Wie gewinnen Sie die Jugendlichen, daran teilzunehmen?
Es gibt Jugendorganisationen, die Teilnehmer entsenden. Außerdem wollen wir eine ganz offene Möglichkeit bieten, wie sich Jugendliche dort einfinden können. Ich bin guter Hoffnung, dass sich genügend Jugendliche für diese Dialoge finden. Sie sind ja das beste Beispiel oder auch die Schülervertretungen. Sie alle machen deutlich, dass sich Jugendliche sehr wohl für Politik interessieren.

Was sagen Sie zu dem Vorurteil, Jugendliche interessierten sich nicht für Politik?

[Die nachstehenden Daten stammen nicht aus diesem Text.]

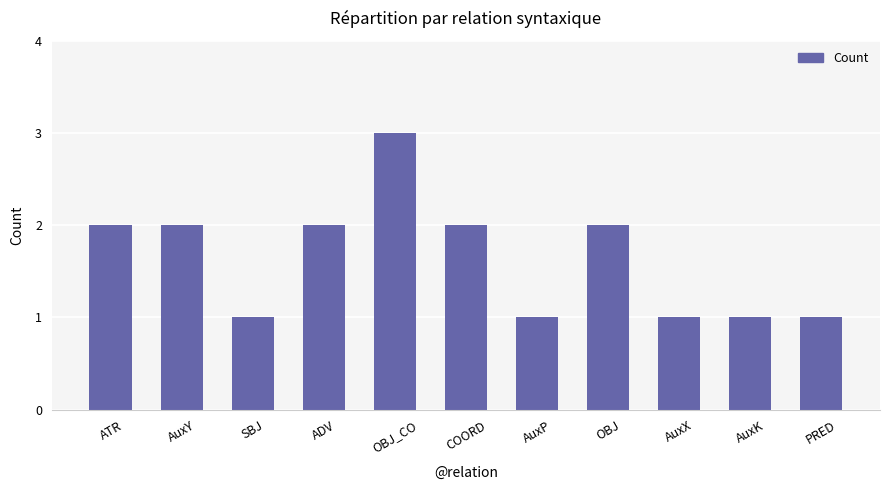

The chart shows a value of 1 at ADV. True or false?

False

Ja, ich glaube, dass es nicht stimmt. Sie interessieren sich. Aber es gab immer Jugendliche, die mehr mitgemacht haben und andere weniger. Es gibt manche, die machen Sport ohne Ende und konzentrieren sich sehr darauf. Und das dürfen sie ja auch. Jeder darf sein Leben so gestalten, wie er es für richtig hält. Es gibt Jugendliche, die sich um ihre Geschwister kümmern. Und andere wiederum machen Politik. Und so ist das bei Jugendlichen, wie in unserer sonstigen Erwachsenengesellschaft auch: Es gibt verschiedene Interessenlagen.